Who was Quichotte anyway?
There was one woman about whom Quichotte spoke differently. This was the lady in New York to whom he affectionately referred as the Human Trampoline. She didn’t appear to be a past romantic liaison, but it sounded as if she did actually exist, and Quichotte was plainly uncertain of his welcome. “We will definitely look her up,” he told Sancho, “and if she wishes to see us, that will be delightful for us both.” He didn’t use her real name or provide any further details. But this was someone who mattered to him. Maybe if they did meet, some of the mysteries surrounding Quichotte might be solved.

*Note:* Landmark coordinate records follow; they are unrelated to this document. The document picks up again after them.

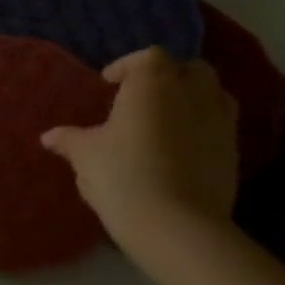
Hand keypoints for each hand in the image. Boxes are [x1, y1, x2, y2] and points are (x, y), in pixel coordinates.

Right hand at [41, 46, 239, 248]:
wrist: (176, 227)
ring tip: (165, 120)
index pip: (148, 57)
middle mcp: (192, 93)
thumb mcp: (85, 156)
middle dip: (167, 77)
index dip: (127, 67)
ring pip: (213, 94)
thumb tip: (49, 137)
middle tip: (140, 99)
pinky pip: (220, 125)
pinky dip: (203, 127)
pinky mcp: (235, 153)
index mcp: (153, 84)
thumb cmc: (122, 176)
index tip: (109, 85)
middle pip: (189, 69)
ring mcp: (220, 122)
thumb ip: (69, 140)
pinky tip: (180, 149)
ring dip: (191, 98)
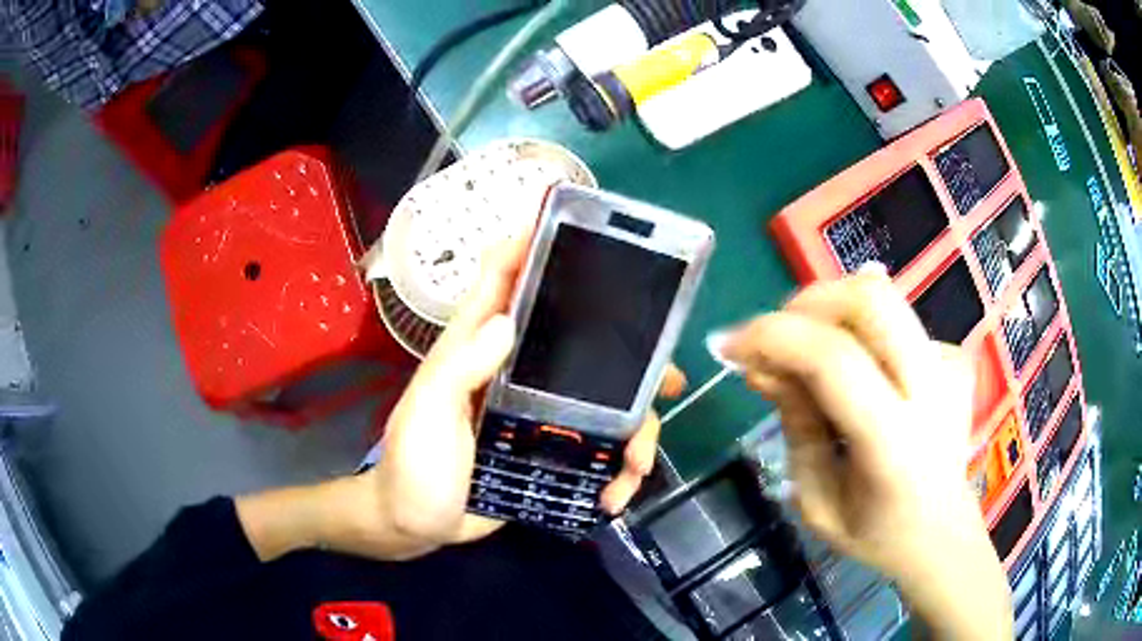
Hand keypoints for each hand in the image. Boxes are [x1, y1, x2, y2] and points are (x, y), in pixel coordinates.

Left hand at [238, 225, 685, 562]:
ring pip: (602, 400)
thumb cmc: (414, 469)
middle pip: (579, 338)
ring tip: (639, 462)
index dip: (533, 242)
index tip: (581, 229)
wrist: (416, 526)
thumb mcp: (429, 416)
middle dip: (629, 352)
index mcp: (477, 347)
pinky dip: (613, 467)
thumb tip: (508, 319)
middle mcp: (516, 369)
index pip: (503, 277)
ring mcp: (537, 412)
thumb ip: (461, 368)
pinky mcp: (548, 449)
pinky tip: (615, 491)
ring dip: (633, 428)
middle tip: (667, 374)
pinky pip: (595, 447)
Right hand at [716, 270, 1011, 638]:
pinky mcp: (953, 355)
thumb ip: (796, 425)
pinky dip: (858, 336)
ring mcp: (949, 365)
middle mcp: (931, 391)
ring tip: (806, 356)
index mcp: (894, 445)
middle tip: (774, 335)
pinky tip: (858, 377)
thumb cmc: (875, 533)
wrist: (942, 533)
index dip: (773, 337)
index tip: (728, 345)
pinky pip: (893, 324)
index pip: (834, 359)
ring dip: (828, 314)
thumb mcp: (816, 502)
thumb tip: (761, 364)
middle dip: (806, 303)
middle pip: (869, 298)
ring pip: (881, 297)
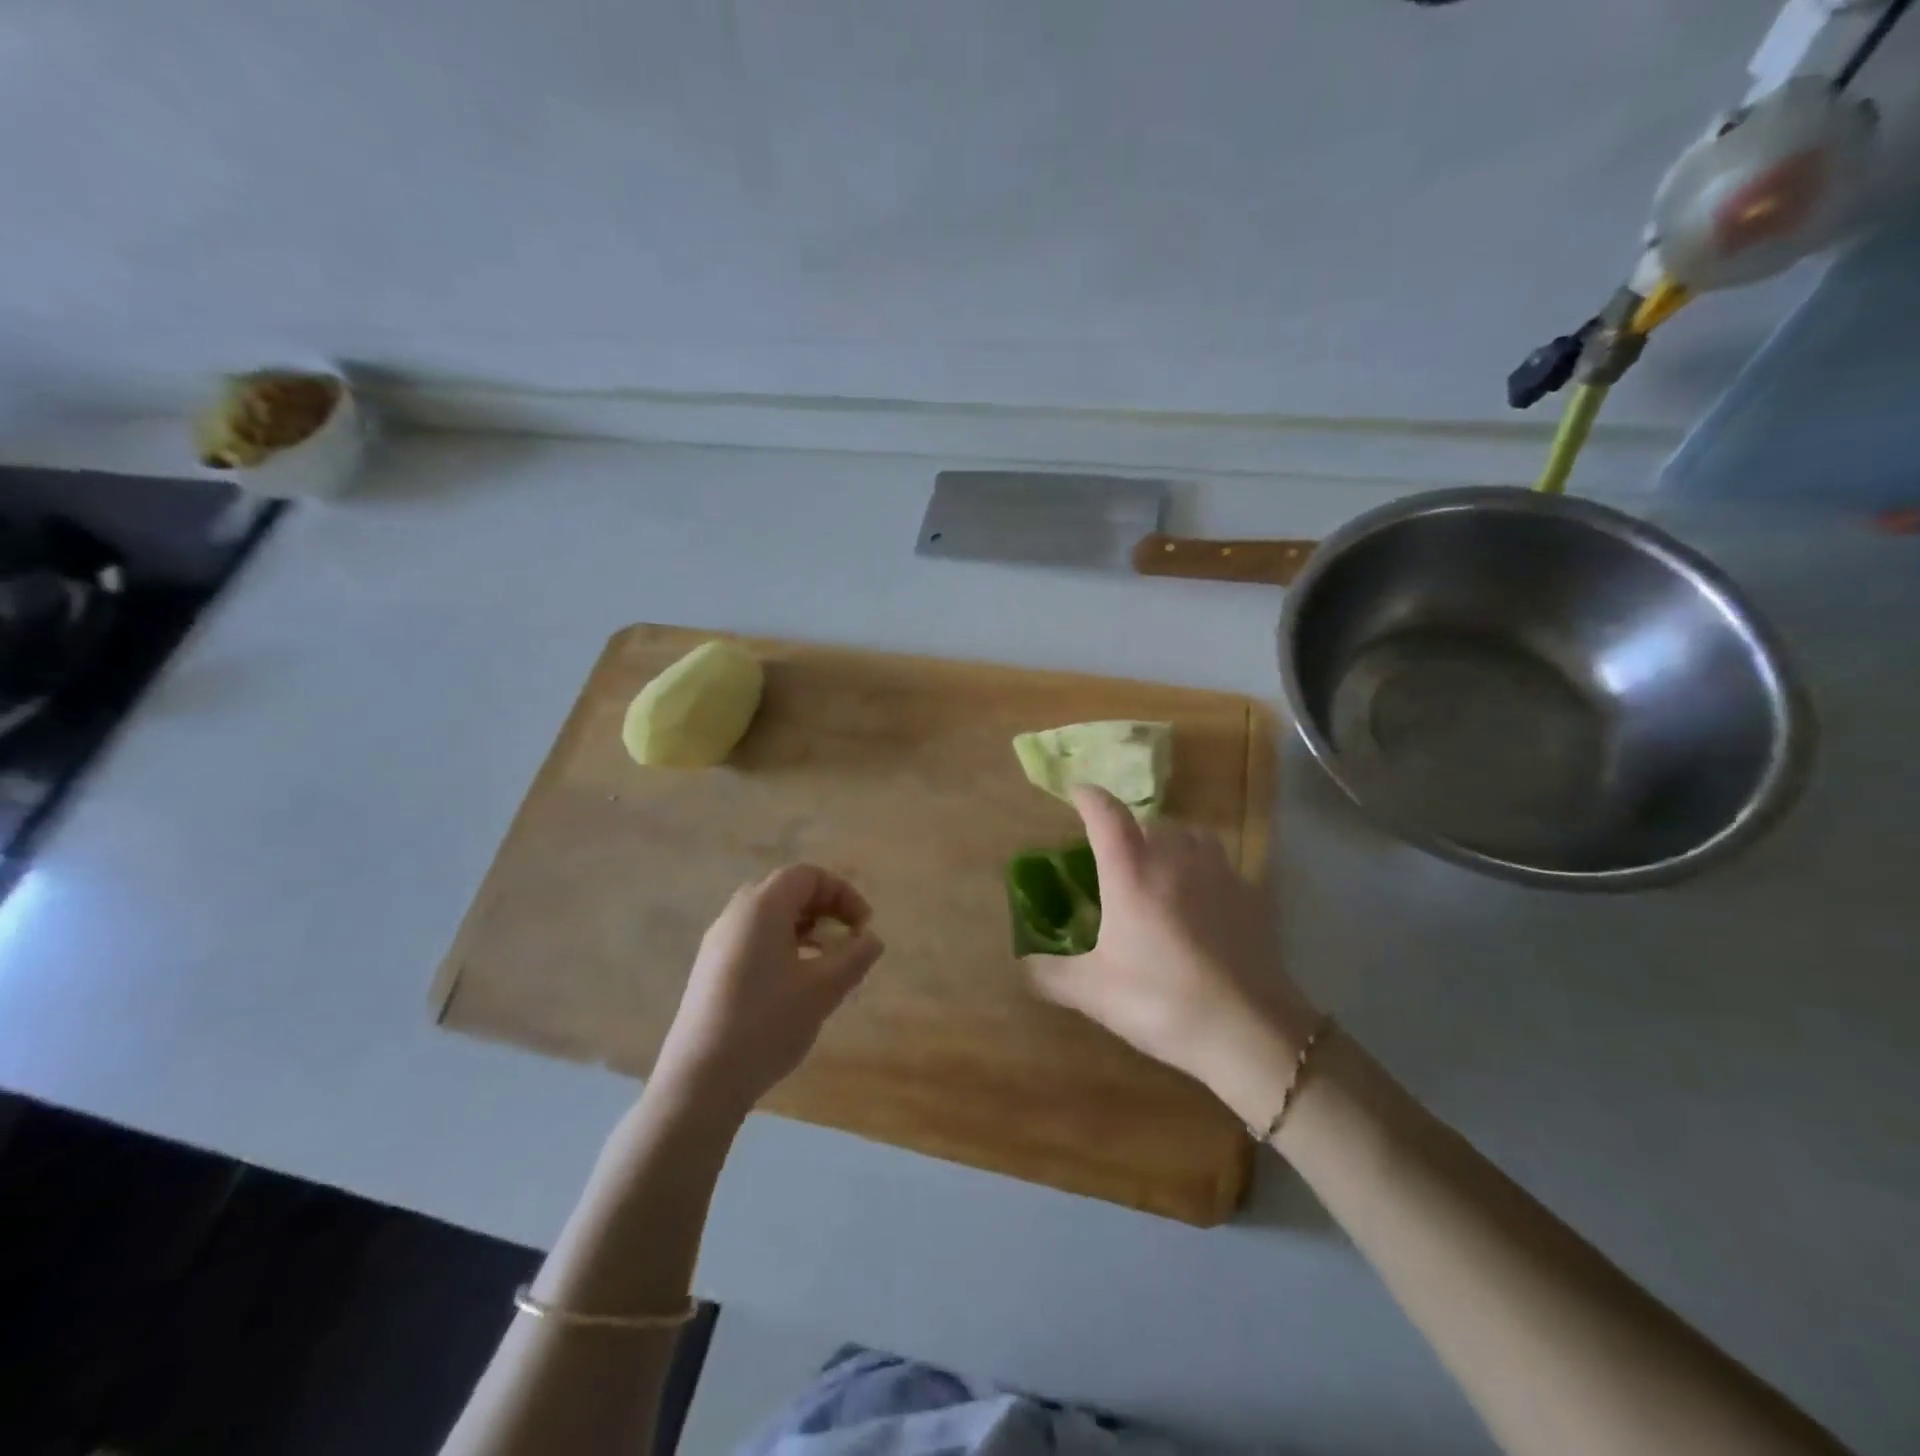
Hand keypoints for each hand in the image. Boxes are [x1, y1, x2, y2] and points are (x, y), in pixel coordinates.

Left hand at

Sancho began to think that Quichotte might be a virgin, just like himself. And sometimes he had a s
tranger thought: that just as Quichotte had invented him, so also somebody else had invented Quichotte.
* * *
—
THE NEXT MORNING, while Quichotte was still asleep, Sancho walked out into the streets of Berenger, looking for a coffee. In the Starbucks there were two men arguing, who seemed to be friends quarreling over the fact that one of them was drunk while the other wanted to discuss something important.
“The question is,” the sober one was saying, “are they the way things are going or is it just a temporary aberration? We need to know this before we buy.”
“They’re fucking monsters,” said the drunk one. “Shouldn’t be allowed to exist. Nobody’s going to buy a damn thing from them.”
“Of course we aren’t planning to buy from them,” the sober one said. “For God’s sake. The question is, can we live with the situation or not?”
“You wan’ know how good the schools are is that it,” the drunk one replied. “How easy is the commute. Fucking monsters I’m saying and you wan’ know the crime rate.”